Clinical Trial Evidence
Currently no related clinical trials registered in this Evidence Pack.
Reason:
predicted_indicationsis empty. Clinical trial evidence is indication-specific and cannot be retrieved without a target disease.
Literature Evidence
Currently no related literature available in this Evidence Pack.
Reason:
predicted_indicationsis empty. Literature evidence is indication-specific and cannot be retrieved without a target disease.
Finland Market Information
Lapatinib has 0 authorizations in the regulatory database queried. The drug is currently not marketed.

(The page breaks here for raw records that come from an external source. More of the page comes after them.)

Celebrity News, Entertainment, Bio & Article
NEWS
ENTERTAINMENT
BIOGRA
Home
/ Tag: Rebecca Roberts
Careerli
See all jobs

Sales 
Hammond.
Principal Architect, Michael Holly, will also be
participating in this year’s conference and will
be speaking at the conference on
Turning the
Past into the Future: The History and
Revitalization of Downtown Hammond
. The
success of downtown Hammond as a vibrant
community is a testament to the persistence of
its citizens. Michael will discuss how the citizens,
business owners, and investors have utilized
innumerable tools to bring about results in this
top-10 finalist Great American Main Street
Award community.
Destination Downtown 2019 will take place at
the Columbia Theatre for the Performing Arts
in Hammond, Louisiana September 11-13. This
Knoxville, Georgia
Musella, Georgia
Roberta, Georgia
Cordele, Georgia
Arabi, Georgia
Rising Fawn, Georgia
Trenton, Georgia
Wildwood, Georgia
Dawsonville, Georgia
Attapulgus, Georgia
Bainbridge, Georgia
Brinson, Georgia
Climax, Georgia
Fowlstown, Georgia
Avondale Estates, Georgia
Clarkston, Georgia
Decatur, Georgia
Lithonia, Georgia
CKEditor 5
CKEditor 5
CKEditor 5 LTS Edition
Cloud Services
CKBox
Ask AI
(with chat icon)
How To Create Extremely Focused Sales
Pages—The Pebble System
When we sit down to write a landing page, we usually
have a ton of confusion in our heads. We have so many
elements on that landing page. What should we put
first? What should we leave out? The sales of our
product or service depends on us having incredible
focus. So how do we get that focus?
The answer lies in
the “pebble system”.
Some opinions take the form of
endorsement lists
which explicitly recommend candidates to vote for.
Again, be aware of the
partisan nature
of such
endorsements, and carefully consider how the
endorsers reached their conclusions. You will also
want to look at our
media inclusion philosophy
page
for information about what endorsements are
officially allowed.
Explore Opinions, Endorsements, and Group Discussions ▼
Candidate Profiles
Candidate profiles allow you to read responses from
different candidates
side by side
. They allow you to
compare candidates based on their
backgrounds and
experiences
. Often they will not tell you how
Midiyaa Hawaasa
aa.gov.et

| Authorization Number | Product Name | Dosage Form | Approved Indication |
|---|---|---|---|
| — | — | — | No authorizations on record |
Cytotoxicity
Lapatinib is an antineoplastic targeted therapy (HER2/EGFR dual tyrosine kinase inhibitor). The following applies:
| Item | Content |
|---|---|
| Cytotoxicity Classification | Targeted therapy — HER2/EGFR dual tyrosine kinase inhibitor |
| Myelosuppression Risk | Low to moderate (less myelosuppressive than conventional cytotoxics; neutropenia reported but less frequent) |
| Emetogenicity Classification | Low |
| Monitoring Items | Liver function tests (LFTs), cardiac function (LVEF), CBC, electrolytes (QTc monitoring required) |
| Handling Protection | Please refer to the package insert warnings and precautions |
Safety Considerations
Please refer to the package insert for safety information.
All safety fields (
key_warnings,contraindications, DDI) are marked as data gaps in the current Evidence Pack. The TFDA package insert query returned a result (query log ID 4, status: success), but the parsed content was not loaded into this Evidence Pack version. Remediation: parse the TFDA package insert PDF.
Conclusion and Next Steps
Decision: Hold
Rationale:
This Evidence Pack is missing the two most critical components for repurposing analysis — predicted_indications (TxGNN output) and original_moa — making it impossible to assess either the candidate indication or the mechanistic plausibility of the prediction.
To proceed, the following is needed:
- [Blocking] Run TxGNN prediction pipeline for DB01259 and populate
predicted_indicationswith at least one candidate disease, includingtxgnn.score,evidence.clinical_trials, andevidence.literature - [High] Retrieve Lapatinib MOA from DrugBank API (DrugBank query returned success with 1 result in query log ID 3 — this data should already be parseable)
- [High] Parse TFDA package insert PDF (query log ID 4 returned success) to extract
key_warningsandcontraindicationsand resolve data gaps DG001/DG002 - [Medium] Re-run DDI query with a broader search scope (current result:
not_found; consider synonym or brand name search for Lapatinib/Tykerb) - Once
predicted_indicationsis populated, regenerate this report using Evidence Pack v5+Disclaimer
This content is for research purposes only and does not constitute medical advice. Clinical validation is required before any clinical application.